**GIVEN PASSAGE**.
== Segment start ==

Yet more patches to the tcp code.
The appended patch to linux 1.99.4 fixes a few more TCP speed problems.
There are still some pathalogical cases in which the current linux code
will behave worse than the 1.2.13 code. More about this in a seperate post.
The problems that this patch fixes:
(1) RFC1122 requires that an ACK be sent every 2 full sized frames.
We were only sending every 3 full sized frames, there was > that
should have been a >=. This was slowing things down a fair bit.
(2) Jacobson's revised SIGCOMM'88 paper states that changing the RTO
calculation from
RTO = R + 2V
to
RTO = R + 4V
improved performance. I've changed the code to match this.
This should improve startup on slow links a bit. It doesn't
do much for really slow links though.
(3) The implementation of Jacobson's slow start algorithm was
disabled by incorrect initialization of ssthresh. This has
been fixed. This should result in a much faster (exponential vs linear)
run up to the actual congestion window.
(4) The code for tcp_send_delayed_ack() got changed as some point
so that it was passed a maximum delay, rather than the actual delay.
In a couple of places it was still being used as though the parameter
was the actual delay. This was resulting in us sending out two acks
for every duplicate packet, which just encoraged the remote end to
send more packets than we had room for. See the comment I've added
in tcp_queue for more explanation of what's going on here.
(5) I've made some changes to the way delayed ACKs are treated.
In particular if the packet interarrival time is larger than
1/2 second, then delaying ACKs is a bad idea, since it will just
result in skewing the RTT calculation for the sender.
So, I changed things so that if sk->ato > HZ/2, we simply don't
delay the ACK at all.
Also, I made some changes to the tcp_delack_estimator so that
the ato calculation is slightly better. It could still stand
improvement. Something like what is suggested in RFC813 would be good.
Pedro has an implementation in the new IPV6 code, and I've got
an alternative implementation around from some other testing I did,
but I think we want to run some experiments before we decide on
the "right" one and toss it into the kernel. The current code
should be good enough for now.
(6) S. Floyd's paper "TCP and Successive Fast Retransmits" describes a
problem that arises in TCP implementations that do fast retransmits
in the Tahoe and Reno styles. The paper suggests a small fix
that helps avoid the problem. I've implemented this fix.

== Segment end ==

**WORK INSTRUCTIONS**.
Retype the TCP patch notes word for word, starting with "In particular if" and going on through "for the sender.". The listing that comes next is independent material, separate from the TCP patch notes.

**GIVEN ENTRIES**.
== Segment start ==

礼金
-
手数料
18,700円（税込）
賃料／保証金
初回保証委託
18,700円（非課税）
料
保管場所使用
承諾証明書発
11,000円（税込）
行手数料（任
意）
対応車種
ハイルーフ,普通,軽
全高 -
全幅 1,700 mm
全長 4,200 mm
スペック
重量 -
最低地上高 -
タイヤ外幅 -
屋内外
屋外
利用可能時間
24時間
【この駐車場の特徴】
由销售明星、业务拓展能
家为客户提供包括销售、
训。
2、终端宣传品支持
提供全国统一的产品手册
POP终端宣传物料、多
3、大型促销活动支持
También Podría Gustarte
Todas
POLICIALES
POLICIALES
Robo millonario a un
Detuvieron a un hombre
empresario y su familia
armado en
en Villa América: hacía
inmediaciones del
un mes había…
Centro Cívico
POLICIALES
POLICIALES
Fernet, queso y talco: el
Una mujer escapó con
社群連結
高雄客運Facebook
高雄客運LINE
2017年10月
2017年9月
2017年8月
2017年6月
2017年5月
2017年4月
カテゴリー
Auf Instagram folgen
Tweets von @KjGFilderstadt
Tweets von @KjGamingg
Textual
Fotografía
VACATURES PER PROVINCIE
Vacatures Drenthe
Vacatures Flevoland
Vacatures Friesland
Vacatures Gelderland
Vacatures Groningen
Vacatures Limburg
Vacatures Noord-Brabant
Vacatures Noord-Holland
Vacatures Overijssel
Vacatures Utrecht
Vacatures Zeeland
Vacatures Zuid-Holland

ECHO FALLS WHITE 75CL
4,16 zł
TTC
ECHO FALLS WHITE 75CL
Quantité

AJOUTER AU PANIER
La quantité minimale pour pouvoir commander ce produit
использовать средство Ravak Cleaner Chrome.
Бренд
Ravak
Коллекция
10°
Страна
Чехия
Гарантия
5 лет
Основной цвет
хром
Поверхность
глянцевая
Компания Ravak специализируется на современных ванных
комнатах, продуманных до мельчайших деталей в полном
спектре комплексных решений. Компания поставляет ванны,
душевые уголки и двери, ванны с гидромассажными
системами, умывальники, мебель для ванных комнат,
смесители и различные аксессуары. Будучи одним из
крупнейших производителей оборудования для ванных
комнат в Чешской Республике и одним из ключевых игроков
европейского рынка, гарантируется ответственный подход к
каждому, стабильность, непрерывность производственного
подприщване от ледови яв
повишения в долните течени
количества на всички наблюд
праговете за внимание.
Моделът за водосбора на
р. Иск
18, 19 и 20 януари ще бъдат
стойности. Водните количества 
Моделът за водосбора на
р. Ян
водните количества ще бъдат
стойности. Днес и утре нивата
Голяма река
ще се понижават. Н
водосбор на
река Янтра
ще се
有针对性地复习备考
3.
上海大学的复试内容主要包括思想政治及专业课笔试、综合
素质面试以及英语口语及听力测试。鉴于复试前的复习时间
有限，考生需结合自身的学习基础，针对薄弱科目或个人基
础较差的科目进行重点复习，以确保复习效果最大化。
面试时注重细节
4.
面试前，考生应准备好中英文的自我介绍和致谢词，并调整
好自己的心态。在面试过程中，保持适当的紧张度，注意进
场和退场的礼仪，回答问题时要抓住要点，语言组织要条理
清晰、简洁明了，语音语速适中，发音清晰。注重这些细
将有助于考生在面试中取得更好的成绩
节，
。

== Segment end ==
== Segment start ==

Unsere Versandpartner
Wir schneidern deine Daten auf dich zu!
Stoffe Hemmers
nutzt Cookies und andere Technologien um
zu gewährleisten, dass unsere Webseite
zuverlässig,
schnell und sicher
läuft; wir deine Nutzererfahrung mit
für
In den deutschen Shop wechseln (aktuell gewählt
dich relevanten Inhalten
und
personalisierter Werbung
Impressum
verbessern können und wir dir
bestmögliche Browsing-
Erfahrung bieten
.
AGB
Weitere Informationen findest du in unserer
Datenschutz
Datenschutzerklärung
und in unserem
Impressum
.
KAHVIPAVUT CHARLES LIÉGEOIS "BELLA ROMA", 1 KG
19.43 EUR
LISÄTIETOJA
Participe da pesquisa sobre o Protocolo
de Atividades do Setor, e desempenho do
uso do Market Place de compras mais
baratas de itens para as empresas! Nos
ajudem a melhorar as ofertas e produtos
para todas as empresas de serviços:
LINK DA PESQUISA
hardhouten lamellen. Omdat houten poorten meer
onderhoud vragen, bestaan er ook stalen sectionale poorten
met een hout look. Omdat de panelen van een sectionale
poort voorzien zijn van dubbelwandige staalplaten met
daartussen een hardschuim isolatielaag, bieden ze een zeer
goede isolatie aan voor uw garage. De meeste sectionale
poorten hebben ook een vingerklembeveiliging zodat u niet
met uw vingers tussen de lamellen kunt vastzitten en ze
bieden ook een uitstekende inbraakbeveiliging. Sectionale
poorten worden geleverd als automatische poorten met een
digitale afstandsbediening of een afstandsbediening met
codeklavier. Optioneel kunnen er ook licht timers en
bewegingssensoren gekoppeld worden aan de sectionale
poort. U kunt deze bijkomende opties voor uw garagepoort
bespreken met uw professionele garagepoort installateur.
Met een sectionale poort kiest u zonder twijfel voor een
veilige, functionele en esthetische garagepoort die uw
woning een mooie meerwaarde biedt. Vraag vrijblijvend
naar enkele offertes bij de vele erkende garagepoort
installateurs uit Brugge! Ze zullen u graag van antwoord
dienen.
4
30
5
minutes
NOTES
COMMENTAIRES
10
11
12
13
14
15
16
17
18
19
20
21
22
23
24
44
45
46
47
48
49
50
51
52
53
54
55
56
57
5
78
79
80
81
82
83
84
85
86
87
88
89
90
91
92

== Segment end ==
== Segment start ==

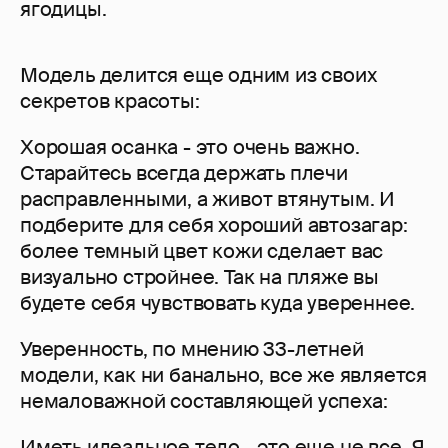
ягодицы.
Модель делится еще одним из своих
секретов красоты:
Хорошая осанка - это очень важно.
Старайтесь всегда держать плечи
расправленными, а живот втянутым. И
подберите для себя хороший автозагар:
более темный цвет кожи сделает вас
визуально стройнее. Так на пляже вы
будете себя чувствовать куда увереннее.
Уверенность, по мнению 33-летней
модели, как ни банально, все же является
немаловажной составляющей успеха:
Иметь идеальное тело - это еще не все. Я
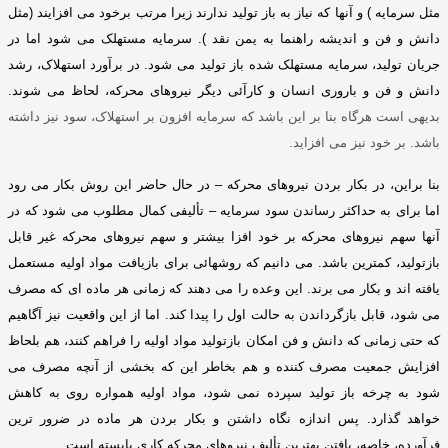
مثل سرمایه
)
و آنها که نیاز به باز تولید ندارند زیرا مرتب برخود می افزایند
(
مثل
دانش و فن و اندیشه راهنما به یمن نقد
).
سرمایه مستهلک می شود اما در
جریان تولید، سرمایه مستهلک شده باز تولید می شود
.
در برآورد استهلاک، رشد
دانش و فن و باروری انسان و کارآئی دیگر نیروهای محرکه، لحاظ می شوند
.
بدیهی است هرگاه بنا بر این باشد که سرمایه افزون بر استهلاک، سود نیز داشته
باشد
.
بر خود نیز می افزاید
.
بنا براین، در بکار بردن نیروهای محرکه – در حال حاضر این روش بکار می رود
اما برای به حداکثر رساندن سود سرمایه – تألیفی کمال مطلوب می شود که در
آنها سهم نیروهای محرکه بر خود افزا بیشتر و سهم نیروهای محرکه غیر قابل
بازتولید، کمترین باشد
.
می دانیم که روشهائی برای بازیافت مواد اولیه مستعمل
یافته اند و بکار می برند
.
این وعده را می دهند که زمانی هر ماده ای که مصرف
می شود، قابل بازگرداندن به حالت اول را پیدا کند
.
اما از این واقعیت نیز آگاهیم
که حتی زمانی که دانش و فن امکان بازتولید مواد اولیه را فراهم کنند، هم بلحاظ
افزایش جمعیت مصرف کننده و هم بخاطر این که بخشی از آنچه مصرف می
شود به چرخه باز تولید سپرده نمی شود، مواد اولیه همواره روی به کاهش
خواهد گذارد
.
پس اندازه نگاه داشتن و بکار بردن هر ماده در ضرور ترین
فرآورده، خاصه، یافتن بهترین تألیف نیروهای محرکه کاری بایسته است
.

== Segment end ==

**SOLVED PROBLEM**.
In particular if the packet interarrival time is larger than
1/2 second, then delaying ACKs is a bad idea, since it will just
result in skewing the RTT calculation for the sender.